Croyez-vous qu’ils ne s’y intéressent plus ? Je n’en suis pas si sûr. En revanche, ce qui est vrai, c’est que la priorité n’est sans doute pas de produire une analyse de plus, ou un diagnostic de plus. La Cour, les inspections la DEPP, le Haut Conseil de l’Ecole, la plupart des analyses du système éducatif font des constats voisins. Ce qui est prioritaire et même capital, ce sont les recommandations qu’on en tire, et surtout la capacité à les mettre en œuvre. De ce point de vue, l’apport essentiel des rapports de la Cour des comptes, par exemple, réside non dans son analyse mais dans les recommandations qu’elle en tire. C’est un outil essentiel pour le pilotage de l’école. Notre marge de progrès aujourd’hui c’est de faire que l’homme politique sache et puisse appliquer un peu plus des recommandations qui lui sont faites par les différentes instances d’évaluation. Sachant évidemment qu’il est plus difficile d’agir que de diagnostiquer.

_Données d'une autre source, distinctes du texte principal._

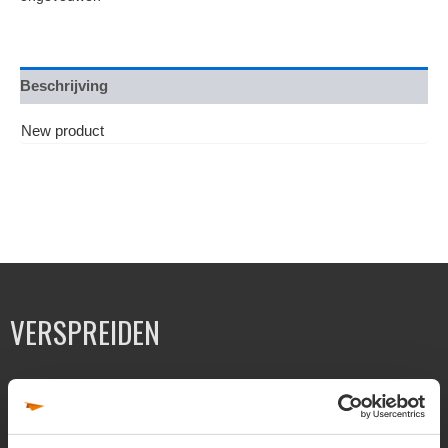
Beschrijving
New product
VERSPREIDEN
Folders verspreiden
Flyers verspreiden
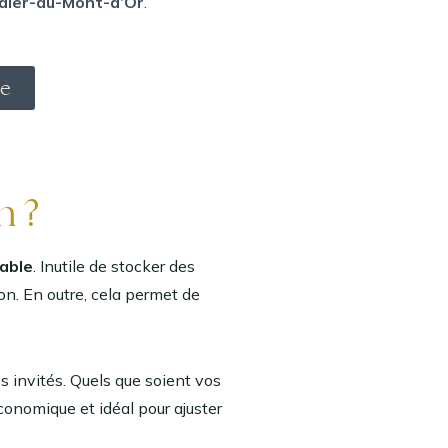
dier-au-Mont-d’Or
.
ue
n ?
rable
. Inutile de stocker des
n. En outre, cela permet de
s invités. Quels que soient vos
conomique et idéal pour ajuster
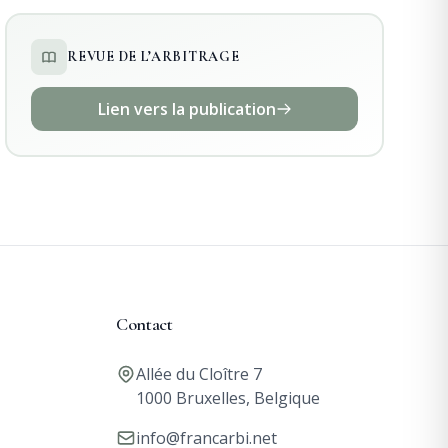
REVUE DE L’ARBITRAGE
Lien vers la publication
Contact
Allée du Cloître 7
1000 Bruxelles, Belgique
info@francarbi.net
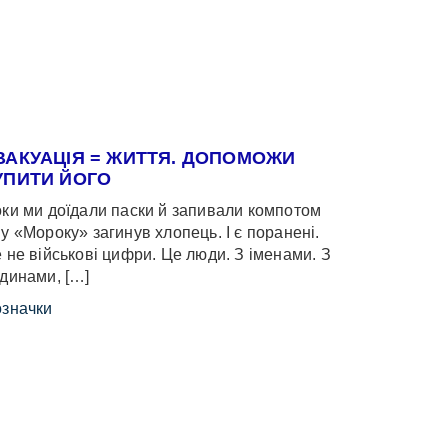
ВАКУАЦІЯ = ЖИТТЯ. ДОПОМОЖИ
УПИТИ ЙОГО
ки ми доїдали паски й запивали компотом
у «Мороку» загинув хлопець. І є поранені.
 не військові цифри. Це люди. З іменами. З
динами, […]
значки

A vos yeux, qu’est-ce que pourrait favoriser ce passage de l’évaluation à l’action ?

L’évaluation doit déboucher sur deux modes d’action. Une action interne puisque les résultats des enquêtes vont donner aux acteurs de l’école des outils pour s’améliorer. Une action externe puisqu’ils vont aussi donner des éléments d’information et de jugement à l’opinion publique qui pourra faire pression en faveur d’évolutions susceptibles d’accroître la qualité du service, à un niveau général ou local (dans les écoles, collèges, lycées, etc.).
Pour que les évaluations se traduisent plus et mieux par des améliorations des pratiques pédagogiques ou éducatives au sein du système éducatif (ce qui est leur but ultime), il faudrait, je crois, réorienter en partie les missions des inspections générales et territoriales. Ce corps devrait travailler à la « remédiation » plus qu’à tout autre aspect de l’Ecole, et en particulier plus qu’à l’évaluation elle-même. Remédiation (comment lutter avec succès contre les échecs ?) et accompagnement des enseignants, des chefs d’établissement, individuellement et par équipe, ce devrait être l’axe central (et qui est difficile) de l’action des inspections. Il n’y a qu’elles qui puissent remplir cette tâche capitale.

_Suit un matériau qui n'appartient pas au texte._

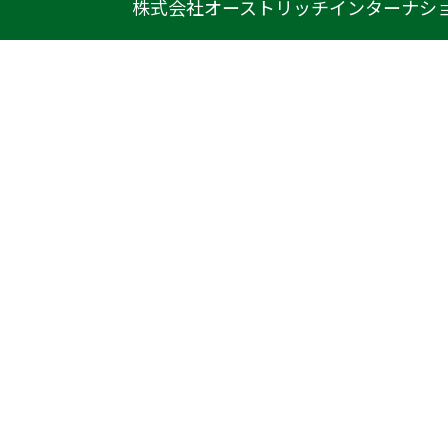
株式会社オーストリッチインターナシ
〒222-0033
神奈川県横浜市港北区新横浜1-14-20
光正第2ビル301
TEL
045-470-9041
FAX
045-470-9043
E-mail
info@ostrich.co.jp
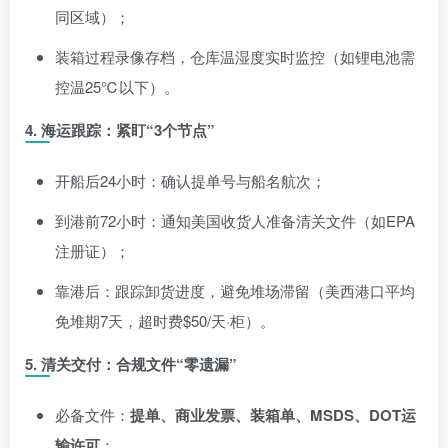
同区域）；
装箱过程录像存档，仓库温湿度实时监控（如锂电池需
控温25℃以下）。
4.
海运跟踪：紧盯“3个节点”
开船后24小时：确认提单号与船名航次；
到港前72小时：通知美国收货人准备清关文件（如EPA
注册证）；
靠港后：跟踪卸货进度，避免堆场滞留（美西港口平均
免堆期7天，超时费$50/天·柜）。
5.
清关交付：合规文件“零遗漏”
必备文件：
提单、商业发票、装箱单、MSDS、DOT运
输许可
；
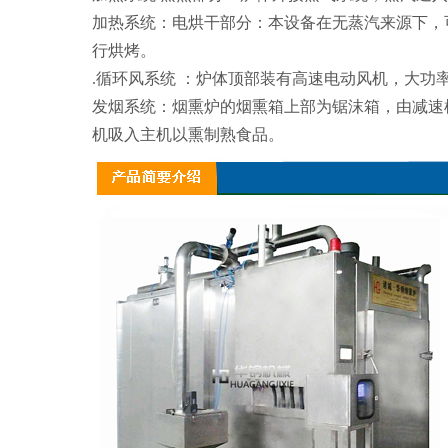
加热系统：电烘干部分：本设备在无蒸汽来源下，
行烘烤。
.
循环风系统
：炉体顶部装有高速电动风机，大功
发烟系统：烟熏炉的烟熏箱上部为锯沫箱，由减速
机吸入主机以熏制熟食品。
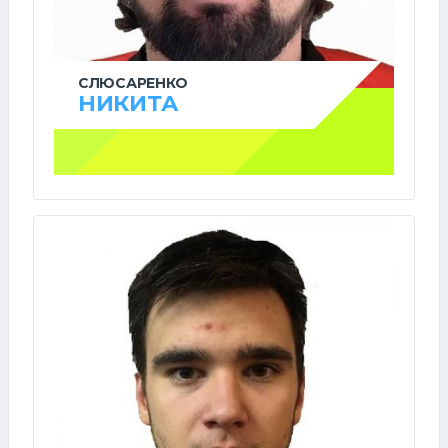
СЛЮСАРЕНКО
НИКИТА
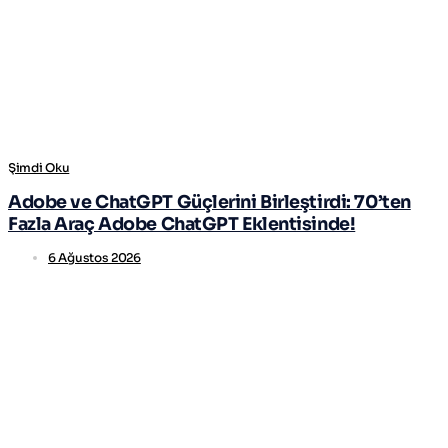
Şimdi Oku
Adobe ve ChatGPT Güçlerini Birleştirdi: 70’ten
Fazla Araç Adobe ChatGPT Eklentisinde!
6 Ağustos 2026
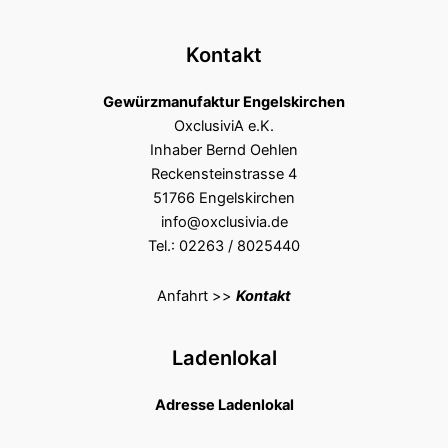
Kontakt
Gewürzmanufaktur Engelskirchen
OxclusiviA e.K.
Inhaber Bernd Oehlen
Reckensteinstrasse 4
51766 Engelskirchen
info@oxclusivia.de
Tel.: 02263 / 8025440
Anfahrt >>
Kontakt
Ladenlokal
Adresse Ladenlokal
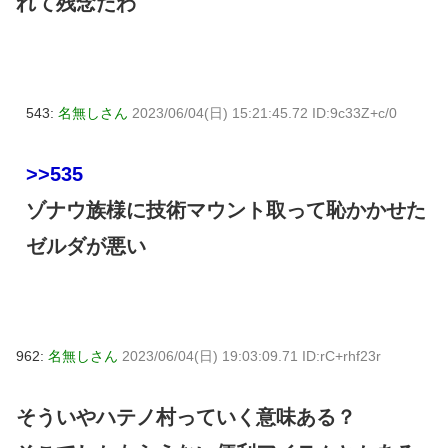
れて残念だわ
543:
名無しさん
2023/06/04(日) 15:21:45.72 ID:9c33Z+c/0
>>535
ゾナウ族様に技術マウント取って恥かかせた
ゼルダが悪い
962:
名無しさん
2023/06/04(日) 19:03:09.71 ID:rC+rhf23r
そういやハテノ村っていく意味ある？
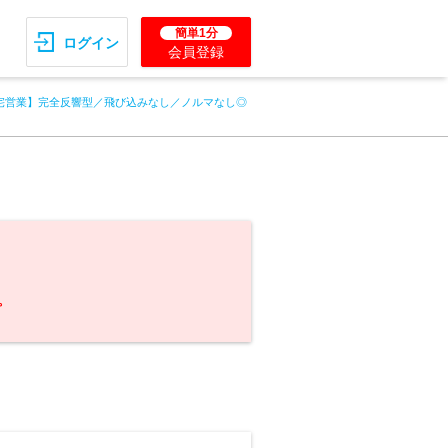
簡単1分
ログイン
会員登録
宅営業】完全反響型／飛び込みなし／ノルマなし◎
。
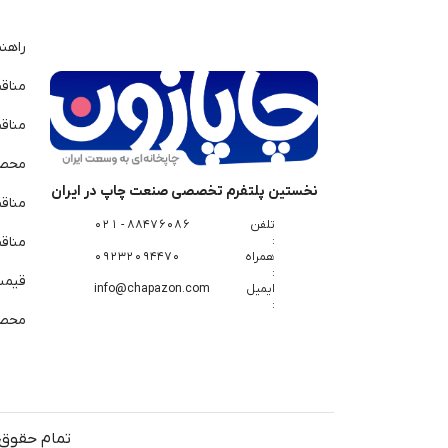
راهن
مناق
مناق
محصو
نخستین پلتفرم تخصصی صنعت چاپ در ایران
مناق
تلفن
88476086 - 021
:
مناقص
همراه
09232094470
:
قیمت 
ایمیل
info@chapazon.com
:
محصو
تمام حقوق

Comment redonner à la statistique et à l’évaluation en éducation une juste place ?

Le ministre qui arrivera devra en faire un des volets de sa politique éducative. Lui-même a besoin de tels outils, mais tout le pays aussi, tant la réussite de l’Ecole est au cœur de nos préoccupations aujourd’hui et de notre avenir. Parce que, de cette réussite, dépendent aussi bien notre compétitivité, à travers la formation et la qualification des futurs salariés, que notre cohésion sociale, à travers notre capacité à éduquer à vivre ensemble.